@mjoux @Robert_Crovella and any others,
The Blackwell Integer thread:
https://forums.developer.nvidia.com/t/blackwell-integer/320578/164
states new users can only reply 3 times so I have to start this new thread for you.
In the Mersenne Forum thread mentioned there I posted this question and wanted to ask you too.
For PRPLL NTT, when using M31*M61 integer NTT, here are some timings (microseconds per iteration) from users for 140 million exponent:
RTX 2070
1523.8
RTX 2080 Ti
1119.6
RTX 4060
1693.6
RTX 4070 Super
923.2
RTX 4090
424.6
RTX 5090
235
Nvidia A100 40GB (data center GPU on Google Colab)
571.0
You can see the theoretical FP32 Teraflops for each on TechPowerUp or simply do the math on a calculator yourself so no need to state those here.
Here are the two questions for you:
(note you can Google Search Turing, Ampere, Ada Lovelace, and Blackwell architecture whitepapers on nvidia.com to see details)
-
As the Nvidia whitepapers say, A100, RTX 20xx, 30xx, and 40xx allow simultaneous execution of FP32 and INT32 operations at full throughput, so you can mix and match FP32 and INT32. Thus is the reason RTX 20xx and A100 show better proportional results to their theoretical FP32 Teraflops is because all the CUDA Cores support either FP32 and INT32, so the PTX compiler can mix and match and optimize PRPLL NTT for maximum speed, whereas RTX 30xx and 40xx while you can also mix and match, all CUDA cores support FP32 but only half support INT32 so you donāt get that extra possible optimization? Or is there an optimization issue with the PTX compiler?
-
As Nvidia employee mjoux stated in the Blackwell Integer thread, and as shown below from the text from the updated whitepaper on nvidia.com, while for RTX 50xx all CUDA cores support FP32 or INT32, only few of the INT32 instructions can run up to 2x throughput over Ada Lovelace (which is hard to do according to the Nvidia employee), and in addition all the cores have to run at the same time as either FP32 or INT32 (instead of mix and match), thus limiting optimization and causing RTX 50XX to behave like Ada Lovelace for PRPLL NTT in proportion to theoretical FP32 Teraflops?

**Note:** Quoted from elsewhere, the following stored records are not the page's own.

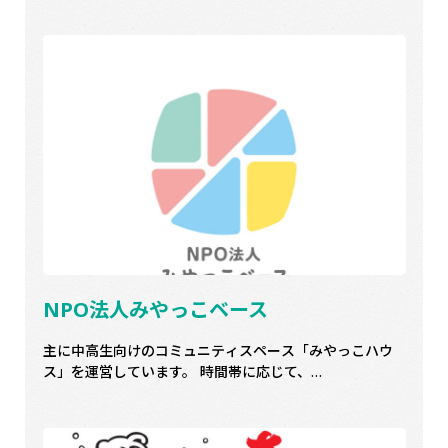
NPO法人みやっこベース
主に中高生向けのコミュニティスペース「みやっこハウ
ス」を運営しています。 時間帯に応じて、…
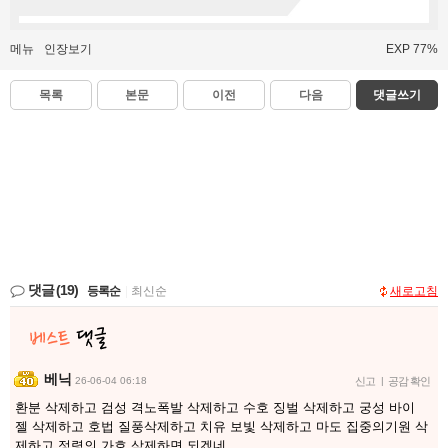
메뉴
인장보기
EXP 77%
목록
본문
이전
다음
댓글쓰기
댓글
(19)
등록순
|
최신순
새로고침
베닉
26-06-04 06:18
신고
|
공감 확인
환분 삭제하고 검성 격노폭발 삭제하고 수호 징벌 삭제하고 궁성 바이
젤 삭제하고 호법 질풍삭제하고 치유 보빛 삭제하고 마도 집중의기원 삭
제하고 정령의 가호 삭제하면 되겠네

The reason I am asking this is if my understanding is correct, you get cases like this where the older RTX 2070 GPU runs at a slower clock speed, has less CUDA cores, and half the theoretical FP32 Teraflops as the newer RTX 4060 yet is slightly faster with this integer NTT due to the architecture design. This would also explain why the data center A100 GPU is 3 times faster than RTX 4060 despite having 1.3x times the FP32 Teraflops value if my interpretation is correct.

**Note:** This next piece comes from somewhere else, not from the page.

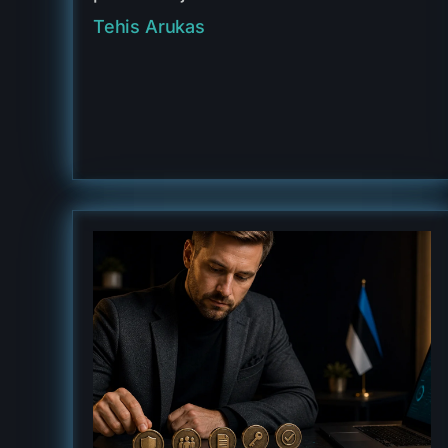
Tehis Arukas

Luckily A100 has strong FP64 (double-precision) so it can use FP64 FFT which is less than 25% faster than NTT. The design changes by Nvidia over the years before Pascal that resulted in weak FP64 on consumer GPUs necessitates using the new integer NTT for PRPLL, and looks like a case of deja vu with 2070 being faster than 4060. Of course there are reasons why this was done, pluses and minuses to architecture changes, etc. GIMPS was at the forefront using SSE2, FMA3/AVX2, AVX-512, etc. on the CPU side thanks to the expertise of George Woltman and others to speed up our project greatly so that was a benefit, but even then I remember reading when Intel increased Gigahertz speeds for Pentium 4 and introduced SSE2 and the architecture design caused legacy applications to suffer. Later CPU architecture thankfully addressed this so you can see both CPU and GPU architecture changes can have significant impact.
INT operation update added in v1.1 of this whitepaper >> Note that the number of possible integer operations in Blackwell GB20x GPUs are doubled for many integer instructions compared to Ada, by fully unifying the INT32 cores with the FP32 cores, as depicted in Figure 6 below. However, the unified cores can only operate as either FP32 or INT32 cores in any given clock cycle. While many common INT operations can run at up to 2x throughput, not all INT operations can attain 2x speedups. For more details, please refer to the NVIDIA CUDA Programming Guide.